Other researchers may have one or two files that they want to cite as part of a paper.

Healthcare research may have confidential data for which there are specific types of access control required.

I don't think GitHub would be financially sustainable or scalable if it was able to host millions of one-file repos, alongside repos that grow terabytes per day, alongside those that hold highly sensitive data.

There's a lot of things that don't fit on GitHub either. Sometimes because it's closed source, sometimes because the data is too big, sometimes because parts of the data have legal restrictions on distribution and require the user to get it themselves from a different source.

The usual solution is to make a skeleton repo with only partial or no code, the real substance being a README that explains what the project is and instructions on how to use it.

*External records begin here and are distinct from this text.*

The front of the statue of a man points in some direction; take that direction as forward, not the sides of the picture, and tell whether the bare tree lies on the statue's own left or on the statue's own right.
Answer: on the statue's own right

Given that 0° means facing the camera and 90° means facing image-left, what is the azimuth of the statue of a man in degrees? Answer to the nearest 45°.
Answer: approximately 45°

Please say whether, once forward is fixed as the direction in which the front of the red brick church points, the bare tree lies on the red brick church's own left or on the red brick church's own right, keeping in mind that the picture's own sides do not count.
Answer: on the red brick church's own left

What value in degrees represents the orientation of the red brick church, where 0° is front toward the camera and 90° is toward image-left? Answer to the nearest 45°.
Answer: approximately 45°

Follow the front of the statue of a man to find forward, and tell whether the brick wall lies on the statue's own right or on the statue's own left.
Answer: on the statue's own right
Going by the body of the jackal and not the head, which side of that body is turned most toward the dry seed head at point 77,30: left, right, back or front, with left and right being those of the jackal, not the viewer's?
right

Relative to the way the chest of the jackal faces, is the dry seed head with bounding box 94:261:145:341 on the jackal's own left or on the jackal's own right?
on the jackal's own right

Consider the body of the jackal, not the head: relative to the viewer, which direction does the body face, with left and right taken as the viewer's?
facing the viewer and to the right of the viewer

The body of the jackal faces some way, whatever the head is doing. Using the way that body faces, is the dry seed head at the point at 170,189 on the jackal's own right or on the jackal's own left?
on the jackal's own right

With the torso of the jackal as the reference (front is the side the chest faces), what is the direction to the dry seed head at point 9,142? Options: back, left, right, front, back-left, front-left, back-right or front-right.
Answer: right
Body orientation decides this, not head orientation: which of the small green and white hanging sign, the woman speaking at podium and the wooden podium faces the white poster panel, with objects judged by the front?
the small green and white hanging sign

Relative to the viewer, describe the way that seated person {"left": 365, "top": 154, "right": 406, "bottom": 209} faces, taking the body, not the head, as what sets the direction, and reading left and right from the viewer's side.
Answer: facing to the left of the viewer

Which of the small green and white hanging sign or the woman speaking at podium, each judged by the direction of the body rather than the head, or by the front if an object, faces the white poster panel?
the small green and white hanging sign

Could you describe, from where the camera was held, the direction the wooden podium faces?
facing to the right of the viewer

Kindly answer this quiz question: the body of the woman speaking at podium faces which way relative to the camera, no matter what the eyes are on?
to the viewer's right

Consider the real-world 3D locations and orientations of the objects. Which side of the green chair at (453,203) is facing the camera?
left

GitHub is a social network as well as a code warehouse in a way, and this comes with benefits. The same system for stars, issues, user groups, permissions etc. extends across all projects regardless of whether the code/data is actually hosted on GitHub. Something like this for science could be of huge benefit.

At the end of the day, we need scientific research to be reproducible. If you are using some confidential dataset for making conclusions, how will people check if what they are saying is true or not? You have to show your experiment to publications like Nature or Elsevier etc, in order for you to get recognition. I believe the standard should be that anyone can check, if they want. There could be some caveats, but I believe, in most cases, scientific research should be reproducible and the dataset used is very important for reproducibility.
You are making quite broad statements, and they don't seem to take into account the diversity of research and scholarly practice. A lot of what you suggest is happening already, but it's far from perfect. The existing solutions all have trade-offs (legal, cost, social, technological) .

I think it would make for a stronger argument to acknowledge and identify the existing solutions and practice, and evaluate them against your criteria.

I’ve always thought of them as “official datasets” - is that right?

With GitHub anyone can just chuck something up there with not much forethought, but not so much with DataCite right?

There is a perception that DOIs signify something being 'official', whatever that means. But in the publishing ecosystem (e.g. Crossref), it's whatever the publisher decides to publish. There's a wide range of publishers who publish anything from books to peer-reviewed works to preprints.

Two examples of DataCite members are OSF.io and Figshare.com . They have very different models. Figshare lets you share and assign DOIs to arbitrary research files. OSF lets you version-control your research and assign a DOI to the project.